**Problem statement**
Your reply should contain nothing except the lines from the one with "text: Suzanne ->" through the end of the listing below, reproduced exactly and stripped of pictures.

**Dataset records**
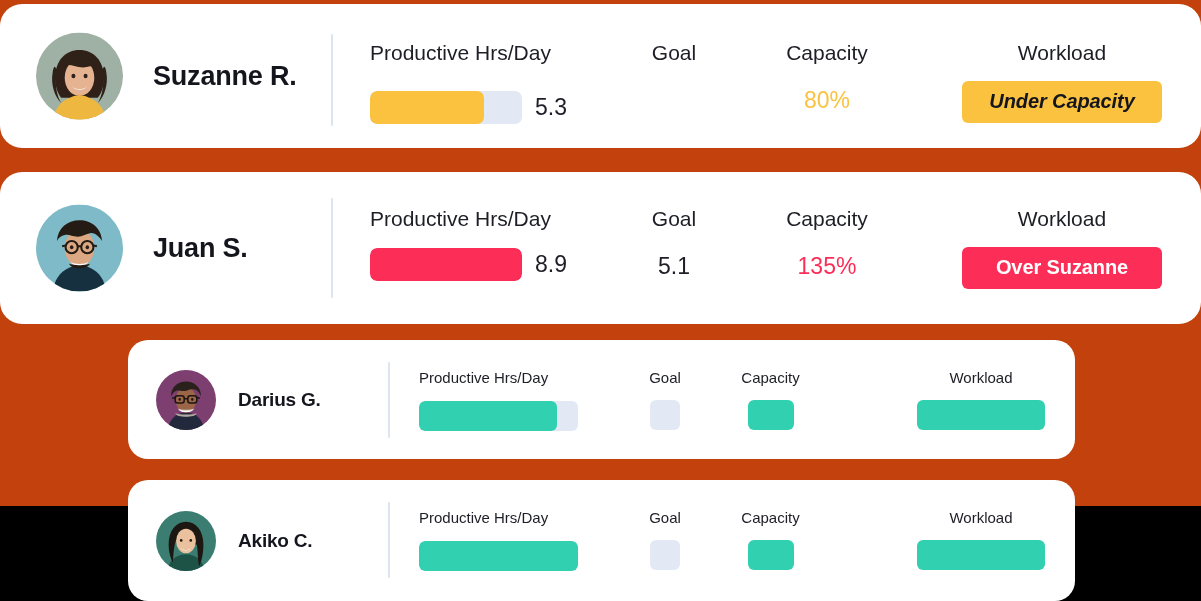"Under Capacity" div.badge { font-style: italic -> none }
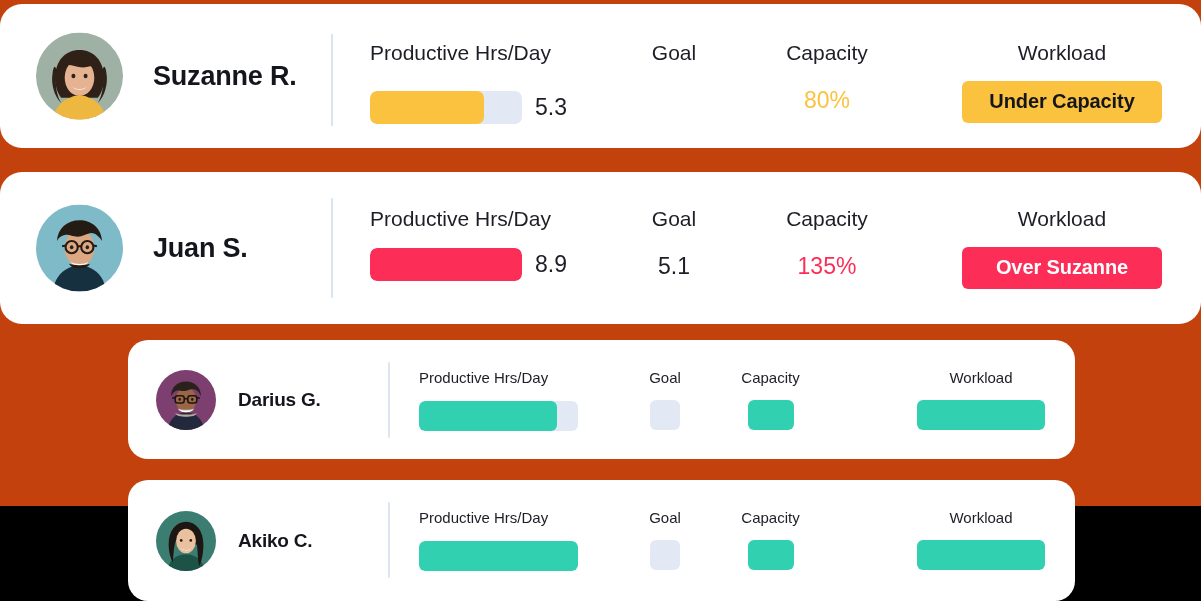"Over Suzanne" div.badge { text: Suzanne -> Capacity }
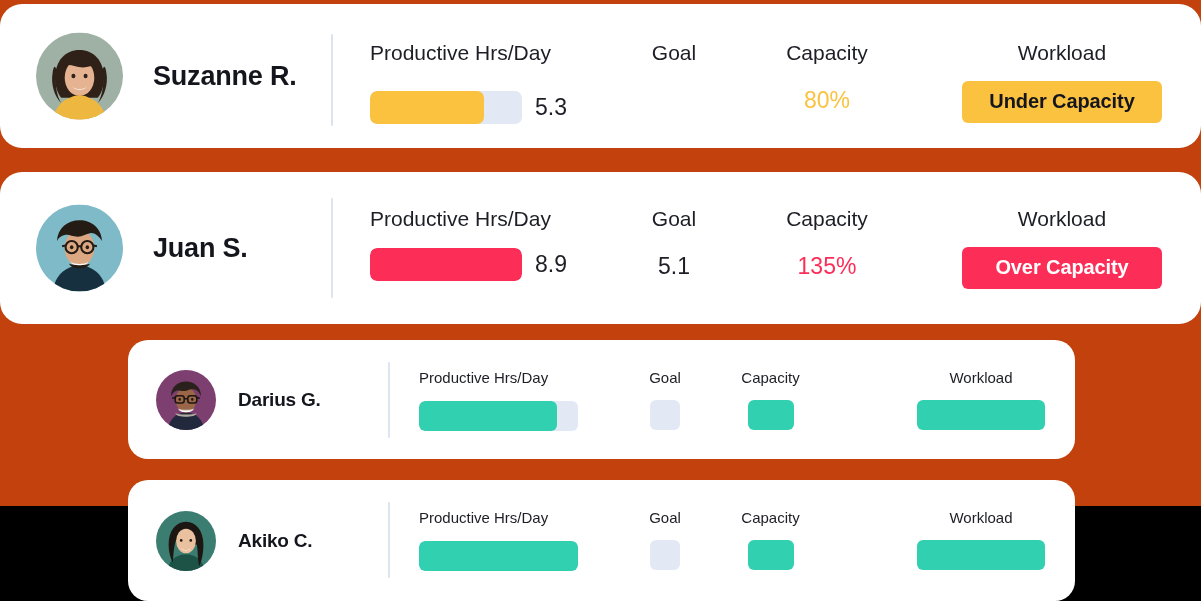"Darius G." .person-name.small { font-family: none -> Liberation Serif, serif }
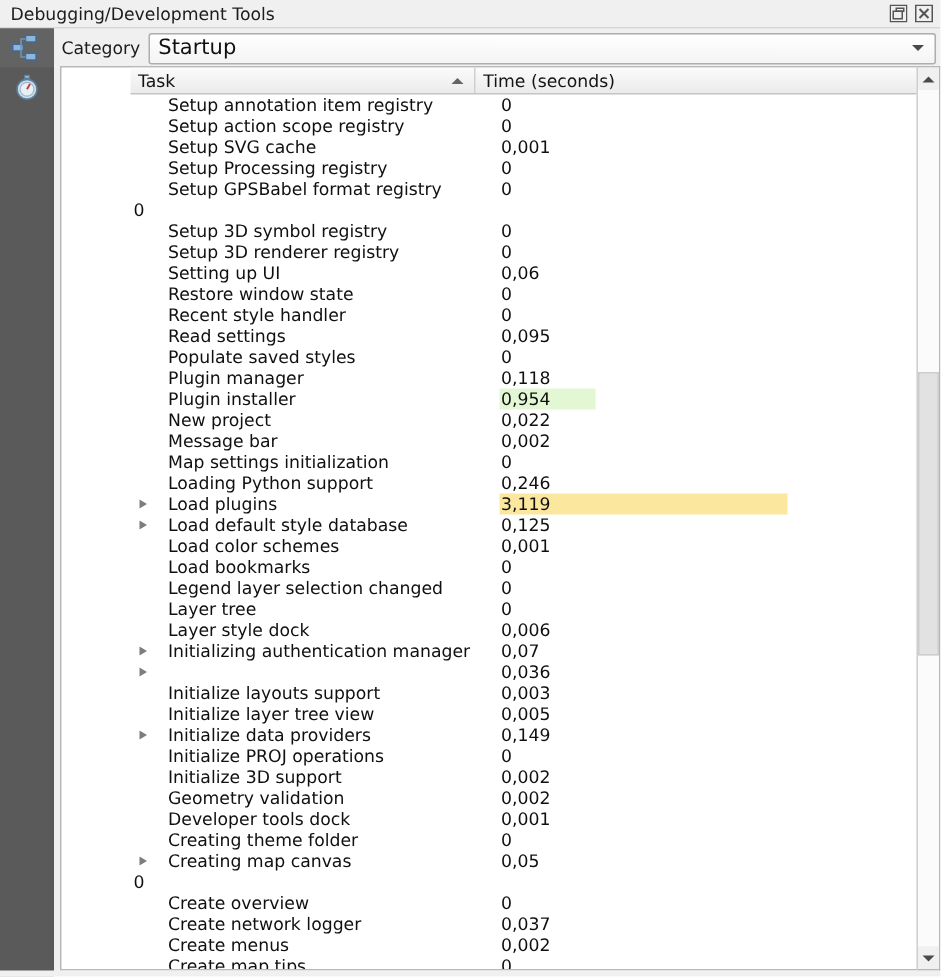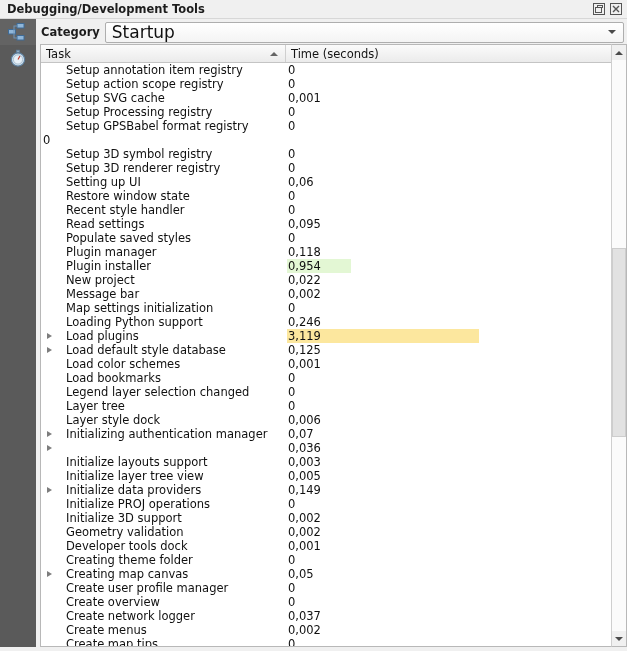"Debugging/Development Tools" .dock-titlebar { font-weight: bold -> none }
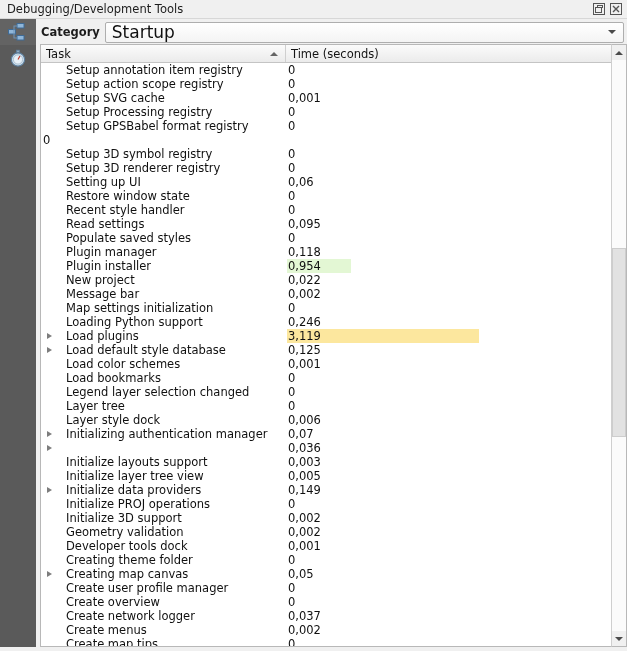"Category" .cat-label { font-weight: bold -> none }
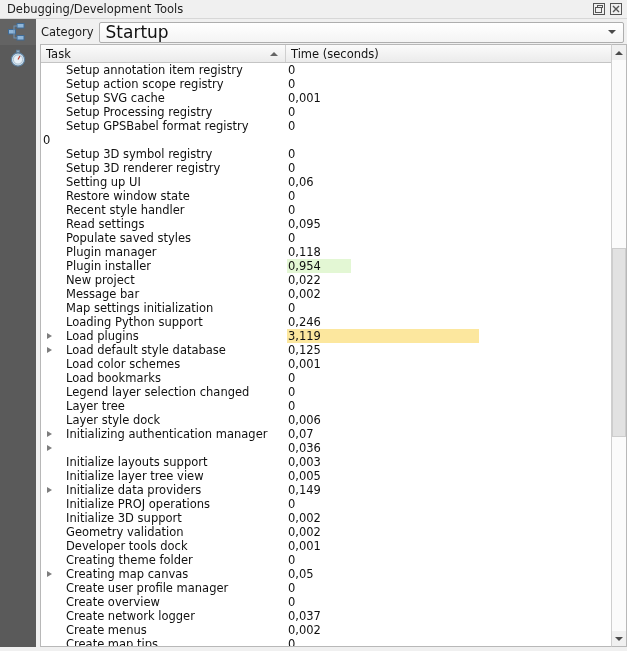"Startup" .combo-value { font-size: 17px -> 14px }
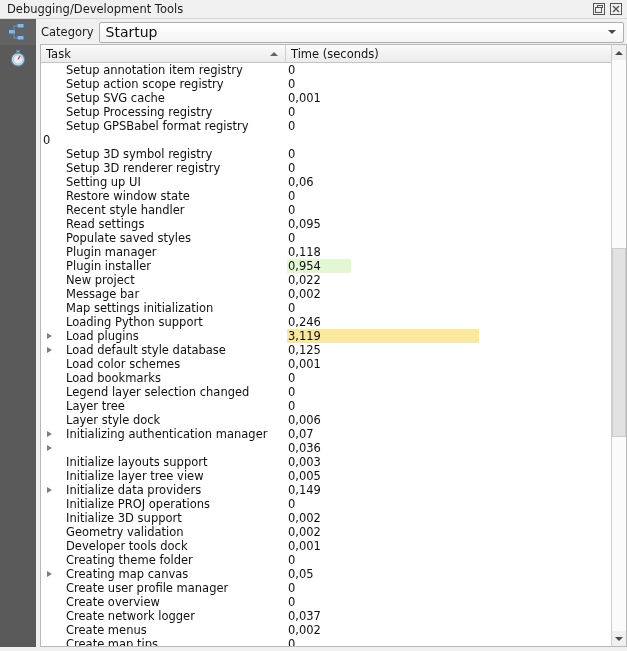"Task" .tree-outer { padding-left: none -> 46px }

**Exercise output**
"Over Suzanne" div.badge { text: Suzanne -> Capacity }
"Darius G." .person-name.small { font-family: none -> Liberation Serif, serif }
"Debugging/Development Tools" .dock-titlebar { font-weight: bold -> none }
"Category" .cat-label { font-weight: bold -> none }
"Startup" .combo-value { font-size: 17px -> 14px }
"Task" .tree-outer { padding-left: none -> 46px }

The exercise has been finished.